Among Rebecca’s most recent awards are a Victor Hammer Fellowship from Wells College in Aurora, New York; an Illuminate the Arts Grant to support her current project, A Dance of Death in Two Parts; a Creative Research and Innovation Grant; an Independence Foundation Fellowship; and a Winterthur Artist/Maker Fellowship. 

Rebecca holds a master of fine arts degree in printmaking and book arts, has extensive experience teaching fine art at numerous institutions, is an active member of The Wood Engravers’ Network, and is represented by The Print Center in Philadelphia. 

Website: RebeccaPrint.com
Social Media: @Rebecca_Print

Artist Statement 

Representations of portals, longing, mystery, and communication between the realms of the living and the dead are embedded throughout much of Rebecca Gilbert’s work. She interprets these ideas in woodcut, wood engraving, etching, and letterpress as those processes allow the integration of a high level of detail and meticulously refined craftsmanship. 

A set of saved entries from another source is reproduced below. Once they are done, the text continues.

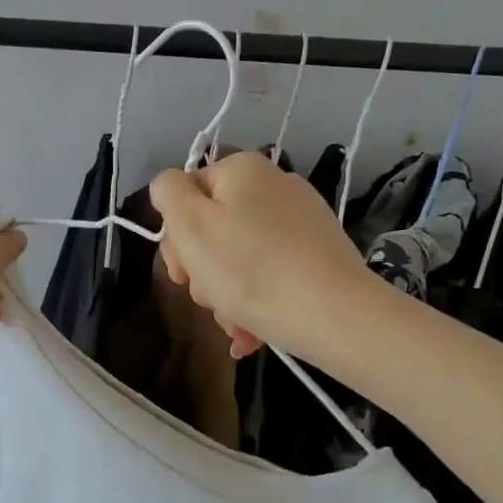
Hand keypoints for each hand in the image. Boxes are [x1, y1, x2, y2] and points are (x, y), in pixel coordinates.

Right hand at [150, 152, 369, 360]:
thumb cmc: (250, 270)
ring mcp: (301, 219)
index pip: (185, 196)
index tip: (182, 275)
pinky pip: (270, 272)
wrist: (334, 316)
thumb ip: (168, 192)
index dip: (176, 239)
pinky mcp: (319, 253)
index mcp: (241, 170)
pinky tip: (252, 333)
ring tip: (236, 324)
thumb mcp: (191, 225)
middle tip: (210, 300)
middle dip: (204, 271)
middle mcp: (274, 185)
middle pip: (213, 228)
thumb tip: (168, 187)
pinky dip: (256, 300)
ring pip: (240, 257)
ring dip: (227, 295)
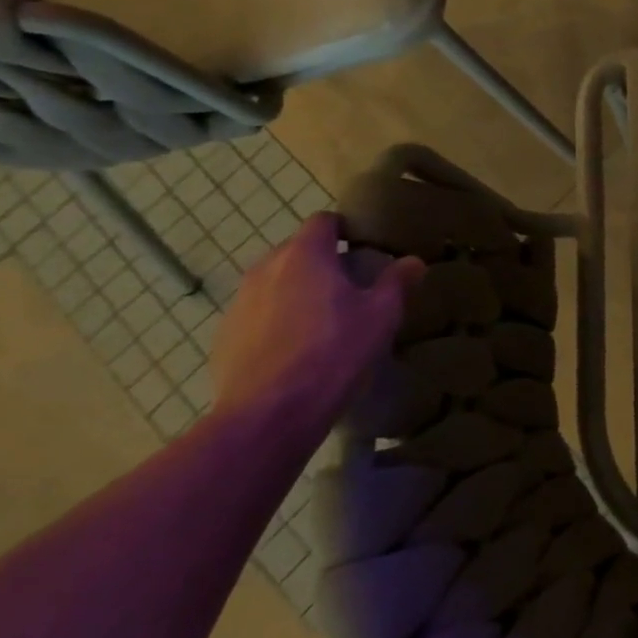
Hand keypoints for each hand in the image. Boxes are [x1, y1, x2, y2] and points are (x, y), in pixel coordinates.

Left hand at [208, 213, 423, 438]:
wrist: (269, 414)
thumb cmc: (333, 352)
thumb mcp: (380, 316)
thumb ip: (396, 282)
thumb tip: (413, 262)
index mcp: (305, 255)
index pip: (323, 222)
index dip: (345, 229)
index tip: (364, 248)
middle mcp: (266, 269)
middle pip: (297, 251)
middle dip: (322, 262)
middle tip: (350, 288)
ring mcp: (239, 302)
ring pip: (275, 283)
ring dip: (297, 292)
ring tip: (323, 322)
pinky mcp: (224, 336)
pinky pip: (258, 314)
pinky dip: (276, 321)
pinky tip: (296, 351)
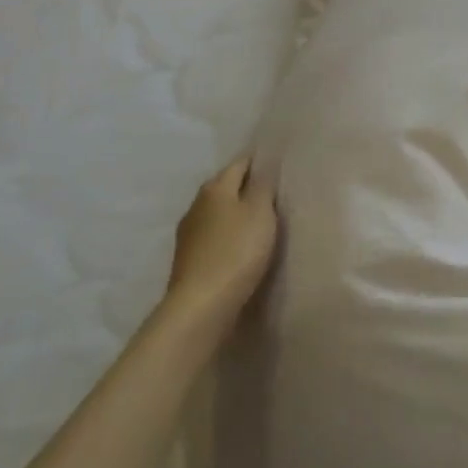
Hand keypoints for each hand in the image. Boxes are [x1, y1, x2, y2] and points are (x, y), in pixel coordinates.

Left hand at [166, 157, 278, 330]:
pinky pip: (214, 236)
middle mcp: (197, 204)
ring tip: (261, 221)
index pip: (240, 163)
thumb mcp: (260, 212)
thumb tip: (263, 168)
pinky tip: (242, 246)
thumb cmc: (237, 251)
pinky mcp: (188, 259)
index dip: (259, 162)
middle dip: (247, 188)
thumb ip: (263, 186)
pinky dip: (228, 236)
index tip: (278, 166)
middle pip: (226, 187)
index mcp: (215, 188)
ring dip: (236, 214)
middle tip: (275, 194)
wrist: (201, 304)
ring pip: (218, 213)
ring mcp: (189, 233)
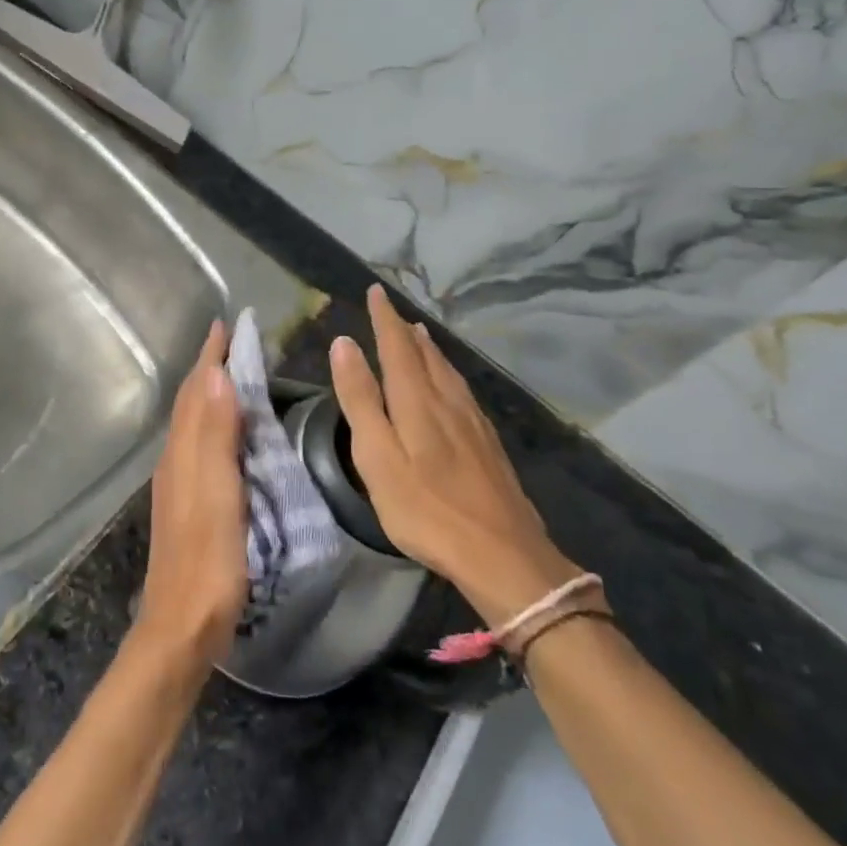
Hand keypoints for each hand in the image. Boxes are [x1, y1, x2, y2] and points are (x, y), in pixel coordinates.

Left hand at [133, 320, 245, 669]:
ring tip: (230, 376)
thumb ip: (216, 436)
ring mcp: (178, 485)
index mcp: (183, 454)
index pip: (196, 392)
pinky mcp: (186, 505)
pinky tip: (224, 436)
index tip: (224, 324)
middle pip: (190, 403)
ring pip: (191, 424)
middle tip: (231, 342)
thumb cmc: (207, 562)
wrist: (180, 626)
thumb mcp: (218, 495)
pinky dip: (211, 424)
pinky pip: (197, 447)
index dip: (209, 357)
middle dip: (208, 370)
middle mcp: (175, 462)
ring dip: (208, 395)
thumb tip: (216, 374)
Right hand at [330, 285, 581, 622]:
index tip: (376, 291)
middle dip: (405, 330)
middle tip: (393, 310)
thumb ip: (360, 399)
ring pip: (448, 371)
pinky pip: (463, 390)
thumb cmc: (425, 509)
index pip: (396, 346)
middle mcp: (447, 400)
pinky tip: (451, 384)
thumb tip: (344, 344)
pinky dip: (448, 373)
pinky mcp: (488, 443)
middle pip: (425, 354)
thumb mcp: (377, 457)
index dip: (384, 318)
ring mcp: (473, 422)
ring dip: (429, 349)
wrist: (502, 554)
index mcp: (416, 401)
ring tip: (419, 334)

The pieces in this exhibition are part of a recent body of work titled Visions of Plenty: Observation, Perception, Illusion, and Reverie. Inspired by historic moveable book structures and optical devices, the work invites viewers to explore optics, perception, and the act of seeing by transforming intricately detailed prints into dimensional works on paper. The dimensional elements of the imagery and the constructions allude to different planes of existence.